THE positioning of a nasoenteric feeding tube (NET) in critically ill patients is usually considered to be an easy and safe procedure, but it may be the cause of severe complications such as transbronchial intubation, pneumonia, esophageal perforation, pneumothorax, pulmonary hemorrhage, and intracranial placement.1
Computed tomography scans without contrast (fig. A and B) describe a tracheobronchial insertion of the NET, complicated by a bronchopleural fistula. A multiplanar reconstruction image (fig. A) shows the NET advancing beyond the tracheostomy tube into the right inferior bronchus (thin arrow) and an associated moderate right pleural effusion (big arrow). A volume rendering technique image (fig. B) highlights the aerated lungs (pink areas) and shows the NET penetrating through the lung, with its tip reaching the pleural space into the costophrenic recess (white arrow).
According to the literature, tube placement errors vary from 1.3 to 50% in adults.2 The correct position should always be checked before feeding is started.
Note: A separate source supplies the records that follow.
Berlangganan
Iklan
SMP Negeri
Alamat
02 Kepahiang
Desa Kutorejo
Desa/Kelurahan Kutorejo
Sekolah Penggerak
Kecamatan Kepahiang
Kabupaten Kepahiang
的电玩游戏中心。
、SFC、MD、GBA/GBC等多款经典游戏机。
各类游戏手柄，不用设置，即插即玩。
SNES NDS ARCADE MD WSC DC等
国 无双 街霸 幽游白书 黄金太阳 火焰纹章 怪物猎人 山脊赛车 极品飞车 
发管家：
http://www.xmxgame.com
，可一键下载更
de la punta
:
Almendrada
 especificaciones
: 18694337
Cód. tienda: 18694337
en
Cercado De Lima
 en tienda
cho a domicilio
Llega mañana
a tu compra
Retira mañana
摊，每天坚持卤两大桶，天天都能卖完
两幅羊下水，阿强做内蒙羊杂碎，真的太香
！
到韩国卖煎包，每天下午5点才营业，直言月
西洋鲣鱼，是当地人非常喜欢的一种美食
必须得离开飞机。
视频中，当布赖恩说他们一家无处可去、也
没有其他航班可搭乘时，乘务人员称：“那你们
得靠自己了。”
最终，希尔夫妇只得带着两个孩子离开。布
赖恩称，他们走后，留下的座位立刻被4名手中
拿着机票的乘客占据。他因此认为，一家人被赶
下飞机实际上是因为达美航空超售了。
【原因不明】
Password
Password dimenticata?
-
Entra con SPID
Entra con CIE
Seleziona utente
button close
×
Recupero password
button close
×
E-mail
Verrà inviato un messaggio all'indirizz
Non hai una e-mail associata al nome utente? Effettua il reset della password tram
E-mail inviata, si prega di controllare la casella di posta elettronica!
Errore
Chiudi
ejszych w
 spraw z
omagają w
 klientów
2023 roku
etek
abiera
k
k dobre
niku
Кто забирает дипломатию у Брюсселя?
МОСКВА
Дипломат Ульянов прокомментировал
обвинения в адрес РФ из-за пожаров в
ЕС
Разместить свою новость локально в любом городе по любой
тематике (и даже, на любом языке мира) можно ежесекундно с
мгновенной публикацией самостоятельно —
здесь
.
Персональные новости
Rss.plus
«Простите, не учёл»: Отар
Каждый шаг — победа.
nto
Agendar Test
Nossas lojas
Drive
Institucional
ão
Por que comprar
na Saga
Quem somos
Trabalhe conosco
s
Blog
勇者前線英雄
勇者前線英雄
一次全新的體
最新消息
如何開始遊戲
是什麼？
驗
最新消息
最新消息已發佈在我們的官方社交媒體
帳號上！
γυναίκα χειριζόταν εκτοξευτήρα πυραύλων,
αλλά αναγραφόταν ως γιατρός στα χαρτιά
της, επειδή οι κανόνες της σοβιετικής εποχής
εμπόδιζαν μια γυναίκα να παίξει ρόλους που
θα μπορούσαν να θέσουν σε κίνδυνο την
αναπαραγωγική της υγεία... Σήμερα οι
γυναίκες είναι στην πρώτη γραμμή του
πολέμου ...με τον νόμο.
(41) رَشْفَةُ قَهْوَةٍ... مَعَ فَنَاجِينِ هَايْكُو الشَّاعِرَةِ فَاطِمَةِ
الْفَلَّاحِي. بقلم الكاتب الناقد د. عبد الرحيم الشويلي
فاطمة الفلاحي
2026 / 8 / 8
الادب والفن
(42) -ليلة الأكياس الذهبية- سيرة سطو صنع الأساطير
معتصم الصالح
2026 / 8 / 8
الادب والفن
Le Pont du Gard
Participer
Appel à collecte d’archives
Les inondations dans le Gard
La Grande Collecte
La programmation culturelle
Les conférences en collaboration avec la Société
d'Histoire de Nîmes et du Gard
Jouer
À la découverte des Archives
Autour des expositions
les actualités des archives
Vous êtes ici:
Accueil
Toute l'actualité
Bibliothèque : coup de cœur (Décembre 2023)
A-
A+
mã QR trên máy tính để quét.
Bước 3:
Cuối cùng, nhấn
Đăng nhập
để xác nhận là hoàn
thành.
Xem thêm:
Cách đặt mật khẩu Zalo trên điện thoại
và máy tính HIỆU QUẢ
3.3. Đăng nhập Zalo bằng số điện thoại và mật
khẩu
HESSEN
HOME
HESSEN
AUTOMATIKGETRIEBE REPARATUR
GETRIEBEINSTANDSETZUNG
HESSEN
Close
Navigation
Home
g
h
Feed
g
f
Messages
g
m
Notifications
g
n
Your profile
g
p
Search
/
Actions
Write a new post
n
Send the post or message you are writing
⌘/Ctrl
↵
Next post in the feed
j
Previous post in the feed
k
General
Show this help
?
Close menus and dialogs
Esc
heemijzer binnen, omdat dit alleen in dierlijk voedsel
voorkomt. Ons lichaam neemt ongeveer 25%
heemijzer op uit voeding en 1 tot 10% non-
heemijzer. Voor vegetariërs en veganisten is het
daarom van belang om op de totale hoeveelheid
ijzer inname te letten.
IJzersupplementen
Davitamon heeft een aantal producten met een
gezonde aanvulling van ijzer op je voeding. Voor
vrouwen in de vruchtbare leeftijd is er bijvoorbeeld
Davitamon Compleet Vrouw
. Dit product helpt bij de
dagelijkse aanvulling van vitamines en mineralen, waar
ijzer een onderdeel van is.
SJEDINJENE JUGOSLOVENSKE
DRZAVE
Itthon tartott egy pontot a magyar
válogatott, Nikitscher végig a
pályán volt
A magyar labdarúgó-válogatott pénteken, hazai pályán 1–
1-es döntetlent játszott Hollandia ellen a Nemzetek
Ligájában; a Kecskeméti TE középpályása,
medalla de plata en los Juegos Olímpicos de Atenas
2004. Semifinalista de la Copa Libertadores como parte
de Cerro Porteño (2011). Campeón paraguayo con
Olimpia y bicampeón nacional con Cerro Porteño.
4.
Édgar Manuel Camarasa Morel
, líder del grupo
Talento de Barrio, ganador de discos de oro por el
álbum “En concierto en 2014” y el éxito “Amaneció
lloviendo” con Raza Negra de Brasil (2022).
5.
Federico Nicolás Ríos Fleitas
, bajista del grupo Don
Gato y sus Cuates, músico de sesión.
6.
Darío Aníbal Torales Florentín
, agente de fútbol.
Among the methods suggested for confirming the correct positioning of the NET, the most widely used are auscultation of borborygmus during air injection with examination of the visual characteristics of aspirate, chest radiograph, and evaluation of gastric content with measurement of the pH, bilirubin, pepsin, trypsin, and carbon dioxide.3 The National Patient Safety Agency guidelines highlight the unreliability of certain methods, but recommend testing with a pH indicator paper (pH between 1 and 5.5 as the safe range) and chest radiograph images as the first-line check.2
Support was provided solely from institutional and/or departmental sources.
The authors declare no competing interests.